Sobre a história da sexualidade e da afectividade
«(…) Parece-me, portanto, que o mérito atribuído ao afecto
conjugal é um valor constante e permanente, mesmo em épocas em que suspeitamos
a grande frequência de uma prática contrária. Creio ter alguma importância
verificar isto hoje, em que parece querer-se aferir a importância dos valores
usando como padrão a sua prática efectiva. Gostaria de dizer alguma coisa sobre
o valor do corpo na expressão do afecto, mas a exiguidade do tempo obriga-me a
passar rapidamente ao tema da sexualidade, em que já não encontramos a mesma
permanência de valores nem de normas.
Mantendo-me ainda no domínio dos valores, parece-me
importante começar por averiguar como veio a evoluir o valor atribuído ao erotismo,
estritamente ligado ao afecto. O facto de ele estar ligado, nas sociedades
primitivas, a uma função sagrada, o que se verifica em muitos costumes
religiosos, entre os quais a prostituição sagrada, e de surgirem desde muito
cedo manifestações da sua relação com a inspiração poética e artística, mostra
que constituía um efectivo valor, ou seja, que se promovia o culto do erotismo.
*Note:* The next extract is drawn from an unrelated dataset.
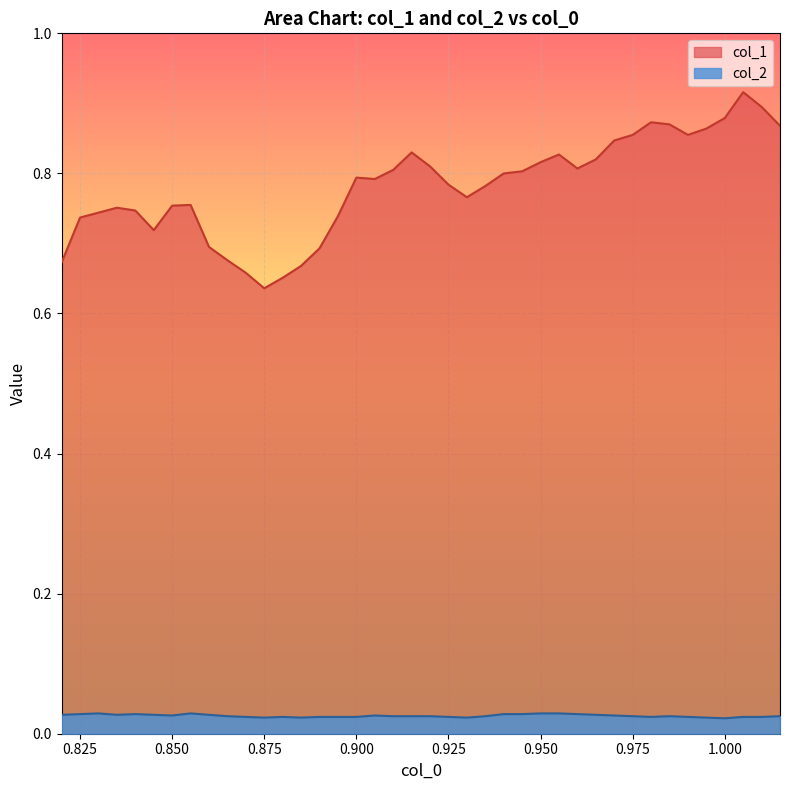

True or false: col_2 and col_1 intersect in this chart.

False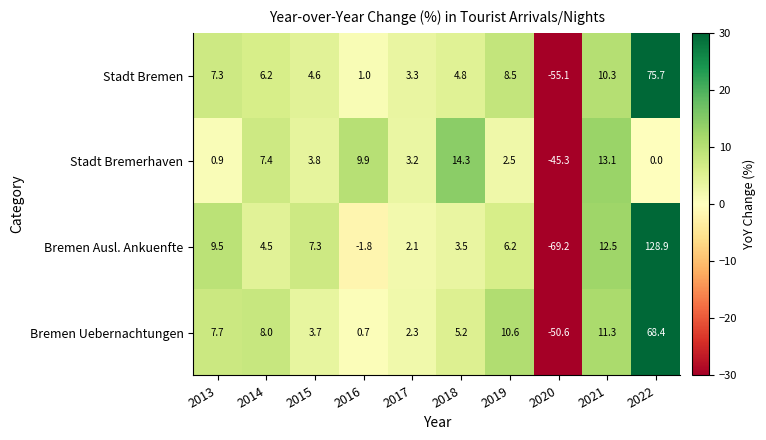

Rank the series at 2016 from highest to lowest value.

Stadt Bremerhaven, Stadt Bremen, Bremen Uebernachtungen, Bremen Ausl. Ankuenfte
Nas sociedades mais evoluídas, porém, nota-se uma evidente tendência pera o
circunscrever dentro de certos limites: considera-se normalmente como próprio
da juventude, cultiva-se fora do casamento e pratica-se quase exclusivamente
nas relações entre indivíduos activos de classes superiores, normalmente
homens, e passivo de classes inferiores, normalmente mulheres, sem dar lugar a
relações estáveis.
Como é evidente, o valor da sexualidade em função da
reprodução foi de tal modo acentuado, desde as origens do cristianismo, embora
sem afectar o valor superior da virgindade, que passou a constituir a única
justificação do matrimónio e a subordinar todos os outros valores nela
contidos. A história desta alteração de perspectivas é bastante obscura, tanto
nos seus antecedentes pagãos como na sua evolução por influência cristã. Sem
pretender esclarecer decisivamente o problema, não deixarei de observar que o
maniqueísmo, ou seja, a doutrina da oposição radical entre o bem e o mal, e da
identificação do bem com o espírito e do mal com a matéria, consequentemente
também com o corpo, perece ter sido a corrente doutrinar que mais contribuiu
para acentuar a depreciação do erotismo e a desvalorização do matrimónio. E
embora o maniqueísmo tenha sido condenado como heresia por vários autores
cristãos do século IV e por alguns sínodos episcopais, não se pode negar que
exerceu uma influência enorme, quer directamente, quer indirectamente por
intermédio do neoplatonismo, sobre quase todo os movimentos rigoristas cristãos
e nomeadamente sobre as doutrinas cristãs acerca da sexualidade e do matrimónio.
Quando santo Agostinho, no século
IV,expôs a sua doutrina acerca do pecado original, que ele associava
intrinsecamente à concupiscência carnal, e, portanto, à própria atracção sexual,
estava ao mesmo tempo a associar o erotismo e o pecado, e portanto a negar-lhe
qualquer valor positivo. A velha tradição pagã que, por razões completamente
diferentes, associa o sexo com o sagrado, e que por isso exige a abstinência
sexual para a pureza ritual, ou seja, para a participação em actos de culto, veio
apoiar esta tendência rigorista, levando o clero a exigir a abstinência dos
cônjuges em certos períodos do ano litúrgico, como a Quaresma e o Advento, nos
dias festivos e antes de se receberem os sacramentos. Ou seja, invertia-se a
noção sagrada do sexo e relegava-se para o domínio mais profano das acções
humanas». In José Mattoso, Naquele Tempo, Ensaios de História
Medieval, Temas e Debates, Círculo de Leitores, 2009, ISBN 978-989-644-052-7.